Written request 1: Reproduce word for word the passage of the article on alternative investing starting at "When most people" and ending at "stocks and bonds.".
Written request 2: Carry the article on alternative investing forward, picking up right after its final sentence.
### Supplied text
CRE: A Worthwhile Alternative Investment in 2022

When most people think of investing, they probably think of the stock market. But there are many other alternatives to stock in your favorite company—or a new entry on the market that’s just launched an IPO.

The past two years have seen a tumultuous market that resembles a roller coaster ride. But those peaks and valleys don’t mean savvy investors haven’t had their money working for them. And if you’re just entering the market, or have been around a while, maybe it’s time to look at your portfolio and see where you can diversify. Because you don’t have to restrict yourself to just stocks and bonds.

When Should You Invest?

You accumulate wealth by investing, since your money makes more money over time when you invest. And there’s an adage that says, “It’s time in the market, not timing the market.” 

Low-cost, diversified index funds broaden investments over hundreds of companies. It’s a good approach for people who lack the time or interest in researching individual funds. Over time, this strategy also often generates higher returns than other investment strategies.
######
### Data excerpts
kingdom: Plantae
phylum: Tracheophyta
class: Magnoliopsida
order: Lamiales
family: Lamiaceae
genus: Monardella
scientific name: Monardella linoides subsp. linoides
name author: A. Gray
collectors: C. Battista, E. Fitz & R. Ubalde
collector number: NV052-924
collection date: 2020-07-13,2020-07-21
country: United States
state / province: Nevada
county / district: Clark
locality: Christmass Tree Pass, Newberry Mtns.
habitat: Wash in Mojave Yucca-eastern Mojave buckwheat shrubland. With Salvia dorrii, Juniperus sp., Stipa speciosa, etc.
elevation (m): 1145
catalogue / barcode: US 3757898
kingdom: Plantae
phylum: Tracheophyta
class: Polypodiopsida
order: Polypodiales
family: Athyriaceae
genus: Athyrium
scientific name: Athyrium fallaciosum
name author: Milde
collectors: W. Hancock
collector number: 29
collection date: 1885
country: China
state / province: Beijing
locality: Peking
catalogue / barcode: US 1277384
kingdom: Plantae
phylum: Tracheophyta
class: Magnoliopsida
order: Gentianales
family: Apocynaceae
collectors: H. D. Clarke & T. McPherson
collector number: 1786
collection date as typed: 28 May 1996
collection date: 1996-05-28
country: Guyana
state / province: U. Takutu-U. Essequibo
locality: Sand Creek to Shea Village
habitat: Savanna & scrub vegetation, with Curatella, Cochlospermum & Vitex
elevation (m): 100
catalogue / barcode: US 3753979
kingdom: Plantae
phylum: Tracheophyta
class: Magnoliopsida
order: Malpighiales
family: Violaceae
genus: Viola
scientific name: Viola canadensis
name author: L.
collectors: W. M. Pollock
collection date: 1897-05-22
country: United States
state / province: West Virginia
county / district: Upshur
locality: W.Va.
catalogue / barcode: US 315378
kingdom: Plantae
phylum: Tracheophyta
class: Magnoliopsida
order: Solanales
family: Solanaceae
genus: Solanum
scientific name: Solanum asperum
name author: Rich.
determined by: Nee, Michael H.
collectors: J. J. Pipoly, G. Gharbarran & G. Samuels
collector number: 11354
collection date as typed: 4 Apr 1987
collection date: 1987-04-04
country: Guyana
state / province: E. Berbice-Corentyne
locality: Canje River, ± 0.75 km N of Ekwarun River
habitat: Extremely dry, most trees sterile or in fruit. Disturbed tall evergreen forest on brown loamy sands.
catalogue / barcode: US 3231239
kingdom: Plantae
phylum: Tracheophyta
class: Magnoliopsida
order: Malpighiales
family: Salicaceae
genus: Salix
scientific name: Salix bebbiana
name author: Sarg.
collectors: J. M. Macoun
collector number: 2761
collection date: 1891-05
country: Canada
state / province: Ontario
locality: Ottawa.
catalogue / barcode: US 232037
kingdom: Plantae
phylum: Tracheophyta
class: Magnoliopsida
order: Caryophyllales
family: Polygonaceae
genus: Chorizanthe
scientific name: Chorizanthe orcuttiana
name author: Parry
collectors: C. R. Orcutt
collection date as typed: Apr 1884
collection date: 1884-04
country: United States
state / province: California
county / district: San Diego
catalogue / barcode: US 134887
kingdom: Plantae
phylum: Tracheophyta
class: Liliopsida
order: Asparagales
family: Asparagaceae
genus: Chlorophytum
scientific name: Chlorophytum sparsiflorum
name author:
######
Output 1:
When most people think of investing, they probably think of the stock market. But there are many other alternatives to stock in your favorite company—or a new entry on the market that’s just launched an IPO.

The past two years have seen a tumultuous market that resembles a roller coaster ride. But those peaks and valleys don’t mean savvy investors haven’t had their money working for them. And if you’re just entering the market, or have been around a while, maybe it’s time to look at your portfolio and see where you can diversify. Because you don’t have to restrict yourself to just stocks and bonds.

Output 2:
Small cap stocks—from companies with a market capitalization below $2 billion—offer a good option for investing in a company likely ready for long-term growth and fast gains. Blue chip stocks (Amazon, Apple, Johnson & Johnson, Disney) are shares of big companies that are household names. They’re safe, reliable workhorses and able to withstand economic downturns. 

But now, let’s talk about something else: investing in real estate and/or REITs.

What’s a REIT?

Real estate investment trusts (REITs) allow people to purchase shares of a real estate portfolio holding properties nationwide. Publicly traded, REITs have the potential to generate high dividends and long-term gains.

Required to meet certain IRS standards, REITs give individual investors the opportunity to own equity stakes in everything from malls and hotels to warehouses and self-storage facilities, or even apartments. REITs supporting the digital economy—infrastructure REITs owning cell towers, data center REITs, and industrial REITs supporting logistics—usually perform strongly.

To comply with government regulations—and avoid paying tax at the corporate level—REITs must:

  • Return a minimum of 90% of taxable income via shareholder dividends annually
  • Invest at least 75% of total assets in real estate or cash
  • Receive at least 75% of gross income from real estate (like rents, mortgage interest, and sales)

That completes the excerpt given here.